Top of Exercise materials

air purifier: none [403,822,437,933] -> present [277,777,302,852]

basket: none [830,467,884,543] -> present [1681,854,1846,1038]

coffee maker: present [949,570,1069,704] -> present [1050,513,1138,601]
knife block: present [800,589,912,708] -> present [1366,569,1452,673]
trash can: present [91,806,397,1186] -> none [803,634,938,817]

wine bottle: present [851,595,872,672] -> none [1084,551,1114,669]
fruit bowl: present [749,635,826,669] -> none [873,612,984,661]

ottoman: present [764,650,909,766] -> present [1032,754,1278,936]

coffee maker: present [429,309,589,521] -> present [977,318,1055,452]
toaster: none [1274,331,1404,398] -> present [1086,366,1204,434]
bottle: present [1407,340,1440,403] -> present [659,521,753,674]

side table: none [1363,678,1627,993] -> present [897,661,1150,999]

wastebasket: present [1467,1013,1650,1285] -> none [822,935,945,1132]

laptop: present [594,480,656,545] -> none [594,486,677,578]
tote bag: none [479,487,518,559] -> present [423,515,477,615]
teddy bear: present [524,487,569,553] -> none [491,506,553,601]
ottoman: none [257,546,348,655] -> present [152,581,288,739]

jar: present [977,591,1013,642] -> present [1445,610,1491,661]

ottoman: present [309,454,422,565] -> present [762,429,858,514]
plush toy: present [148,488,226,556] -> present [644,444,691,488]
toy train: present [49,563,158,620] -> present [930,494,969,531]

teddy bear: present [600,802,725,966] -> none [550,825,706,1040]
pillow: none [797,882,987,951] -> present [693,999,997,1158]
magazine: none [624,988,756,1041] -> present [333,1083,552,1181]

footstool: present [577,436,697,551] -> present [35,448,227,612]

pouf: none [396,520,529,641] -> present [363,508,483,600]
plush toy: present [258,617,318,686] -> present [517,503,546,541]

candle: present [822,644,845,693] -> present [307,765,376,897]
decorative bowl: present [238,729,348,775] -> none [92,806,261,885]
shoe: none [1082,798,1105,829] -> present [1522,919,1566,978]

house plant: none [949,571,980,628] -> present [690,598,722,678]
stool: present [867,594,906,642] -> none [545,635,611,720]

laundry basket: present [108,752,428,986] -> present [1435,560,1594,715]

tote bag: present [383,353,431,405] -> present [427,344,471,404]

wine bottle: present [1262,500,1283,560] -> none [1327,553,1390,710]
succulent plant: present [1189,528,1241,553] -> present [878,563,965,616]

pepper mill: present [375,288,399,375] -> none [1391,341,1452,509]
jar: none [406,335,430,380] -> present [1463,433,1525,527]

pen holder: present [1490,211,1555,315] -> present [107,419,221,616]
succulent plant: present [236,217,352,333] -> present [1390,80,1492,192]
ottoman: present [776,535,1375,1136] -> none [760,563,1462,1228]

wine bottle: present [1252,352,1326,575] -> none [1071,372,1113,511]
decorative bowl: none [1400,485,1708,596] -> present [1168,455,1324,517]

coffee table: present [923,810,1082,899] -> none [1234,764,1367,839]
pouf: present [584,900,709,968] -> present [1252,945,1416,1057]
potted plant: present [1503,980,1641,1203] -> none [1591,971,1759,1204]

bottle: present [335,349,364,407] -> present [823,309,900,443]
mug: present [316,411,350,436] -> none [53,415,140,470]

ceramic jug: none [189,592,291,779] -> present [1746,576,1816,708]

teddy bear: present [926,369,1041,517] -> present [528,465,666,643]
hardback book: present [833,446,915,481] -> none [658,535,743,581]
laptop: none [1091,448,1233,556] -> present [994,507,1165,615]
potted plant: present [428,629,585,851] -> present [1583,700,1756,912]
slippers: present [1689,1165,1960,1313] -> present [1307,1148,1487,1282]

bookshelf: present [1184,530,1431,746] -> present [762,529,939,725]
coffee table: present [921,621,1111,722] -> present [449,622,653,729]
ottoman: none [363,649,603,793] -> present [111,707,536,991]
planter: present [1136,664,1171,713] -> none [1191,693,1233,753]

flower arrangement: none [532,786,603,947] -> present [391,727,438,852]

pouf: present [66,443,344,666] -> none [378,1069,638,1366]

Bottom of Exercise materials

Exercise requirements:
Reproduce the lines above, beginning at the line with "plush toy: present [258,617,318,686]" and stopping after the line with "shoe: none [1082,798,1105,829]", exactly as they are.

Your solution:
plush toy: present [258,617,318,686] -> present [517,503,546,541]

candle: present [822,644,845,693] -> present [307,765,376,897]
decorative bowl: present [238,729,348,775] -> none [92,806,261,885]
shoe: none [1082,798,1105,829] -> present [1522,919,1566,978]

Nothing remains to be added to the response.